Nearly three years after ditching the Electronic Registration Information Center, Virginia is back in the game. Governor Abigail Spanberger announced the commonwealth’s return to ERIC on Thursday, making Virginia the 27th member of the nonprofit that enables states to share voter registration data securely and legally.
ERIC was founded in 2012 by a bipartisan coalition of seven states, including Virginia, with the clear goal of improving election integrity through better voter roll maintenance. The nonprofit provides states with reports on cross-state movers, duplicates, deceased voters, and in-state movers — all crucial tools to keep voter lists accurate and up to date.
Virginia’s departure in 2023 came under former Governor Glenn Youngkin’s administration, amid conservative complaints that ERIC’s policies violated its nonpartisan charter. The state cited rising membership costs and concerns about data stewardship and privacy. The controversy was also fueled by a broader conservative narrative alleging widespread noncitizen voting — a claim lacking evidence and repeatedly debunked by fact-checkers. The Heritage Foundation, a conservative think tank, has documented fewer than 100 noncitizen voting cases since 1982, underscoring the rarity of such incidents.

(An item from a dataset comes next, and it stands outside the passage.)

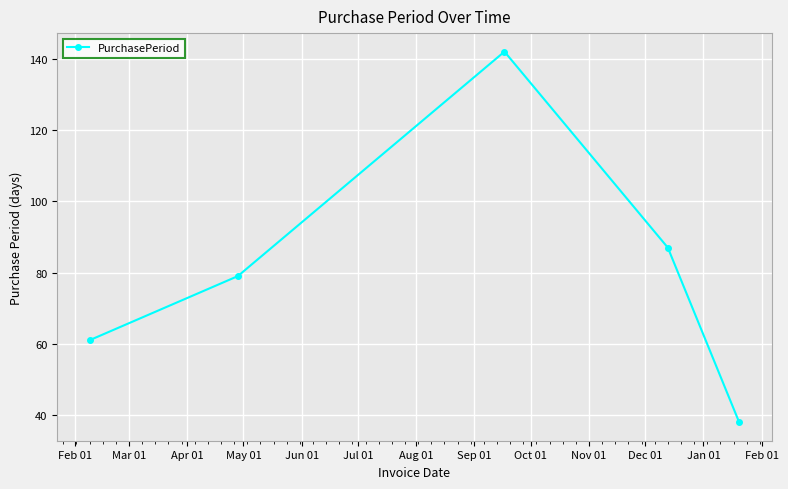

What is the average value?

81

Spanberger’s executive order from March made clear that Virginia’s exit from ERIC had hampered election officials’ ability to maintain voter rolls effectively. The governor emphasized the importance of ERIC’s data-sharing in identifying voters who have moved or become ineligible, a key step in removing ineligible voters within 90 days of federal primaries and general elections.

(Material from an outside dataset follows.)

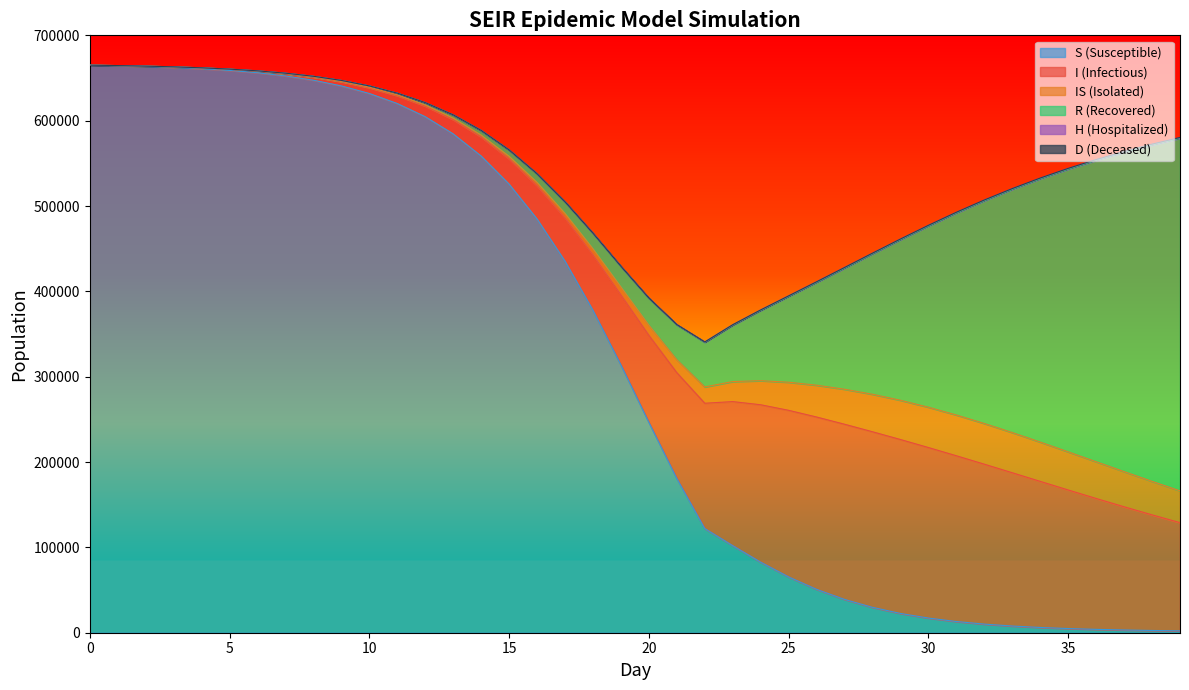

How many distinct data groups are displayed?

6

This move also highlights the fractured landscape of voter data sharing. Some conservative states that left ERIC have pursued alternative, less comprehensive systems like Alabama’s Voter Integrity Database (AVID), which lacks ERIC’s broad membership and access to motor-vehicle bureau data — one of the most reliable cross-checks for voter registration accuracy.
Virginia’s return to ERIC signals a recommitment to transparent, bipartisan tools that strengthen democracy and counter baseless claims of voter fraud. In a time when election denialism threatens the foundation of American democracy, states like Virginia are choosing facts over fiction and accountability over conspiracy.